Benteng Siantar

Longsor Parapat, ‘Tangisan’ Bukit Simarbalatuk dan Ketidaktahuan Camat Girsip

Bekas galian C ilegal di puncak Bukit Simarbalatuk, Nagori Bangun Dolok, Kecamatan Girsang Sipangan Bolon, Kabupaten Simalungun. Foto ini diabadikan Rabu (2/1/2018).

SIMALUNGUN, BENTENGSIANTAR.com– Musibah longsor berkali-kali menerjang Jembatan Siduadua Parapat, Nagori Sibaganding, Kecamatan Girsang Sipangan Bolon, Kabupaten Simalungun. Dampaknya dahsyat. Arus lalu lintas Siantar-Parapat, lumpuh. Kota wisata Parapat, lengang. Ekonomi lesu. Padahal, ini sedang berlangsung libur Tahun Baru.
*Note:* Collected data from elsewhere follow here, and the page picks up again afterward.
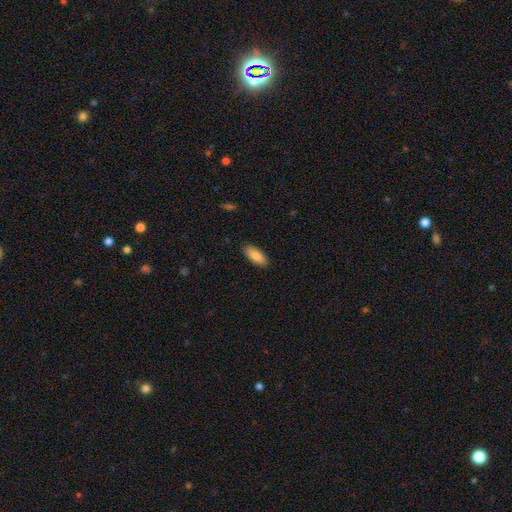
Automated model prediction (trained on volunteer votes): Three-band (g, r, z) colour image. It shows a smooth galaxy with no disk features (87%) that is in between round and cigar-shaped (80%). Merging: none (88%).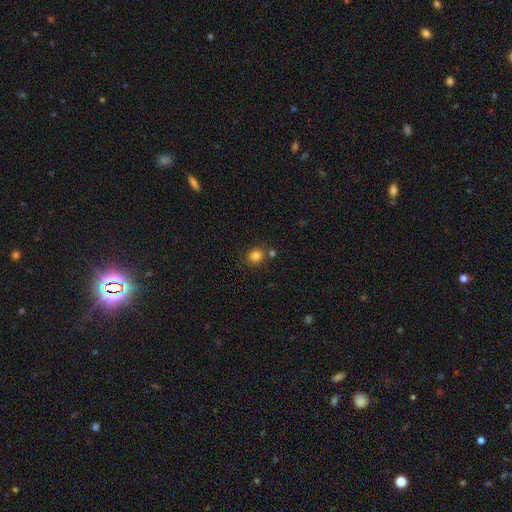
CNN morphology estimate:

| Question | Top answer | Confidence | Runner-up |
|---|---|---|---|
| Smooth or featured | smooth | 82% | star or artifact (12%) |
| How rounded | round | 78% | in between (21%) |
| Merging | none | 74% | merger (12%) |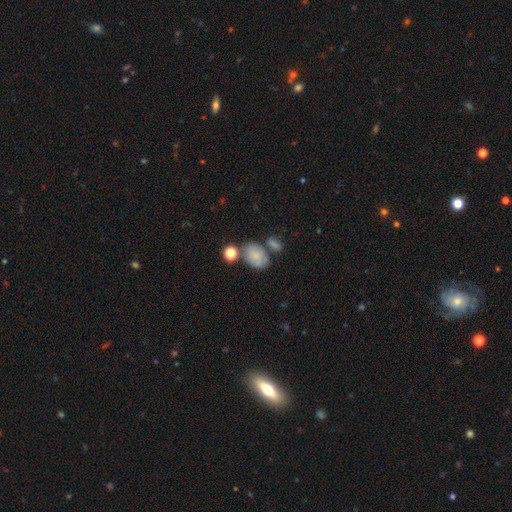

Semua terkena dampak. Termasuk para pemudik yang ingin pulang kampung ke dan dari wilayah Tapanuli (Kabupaten Toba Samosir (Tobasa), Tapanuli Utara (Taput), Sibolga-Tapteng, Humbanghasundutan (Humbahas), Tabagsel (Tapanuli Bagian Selatan) dan kepulauan Nias) ikut merasakan imbas dari musibah longsor tersebut. Untung petugas kepolisian sigap, mengarahkan para pengendara mengambil jalur alternatif.

Lalu, siapa yang untung? Dari penelusuran BENTENG SIANTAR (siantar.bentengtimes.com), musibah longsor ternyata bermula dari adanya aktivitas penebangan kayu liar dan tambang galian C ilegal di areal Bukit Simarbalatuk, Nagori Bangun Dolok, Kecamatan Girsang Sipangan Bolon, Kabupaten Simalungun.

BacaTerdengar Gemuruh, Lalu Air Bah Tumpah Menerjang Tiga Mobil di Parapat

Akibat aktivitas liar itu, Bukit Simarbalatuk gundul. Batu kerikil ‘dicongkel’ dari perut bukit. Tepi jurang menjadi tandus. Yang tersisa, tinggal tungkul kayu bekas penebangan. Dan, tumpukan batu kerikil bekas galian para pengusaha nakal yang selama ini luput dari perhatian publik.


Tungkul kayu bekas penebangan di puncak Bukit Simarbalatuk, Nagori Bangun Dolok, Kecamatan Girsang Sipangan Bolon, Kabupaten Simalungun. Foto diabadikan Rabu (2/1/2018).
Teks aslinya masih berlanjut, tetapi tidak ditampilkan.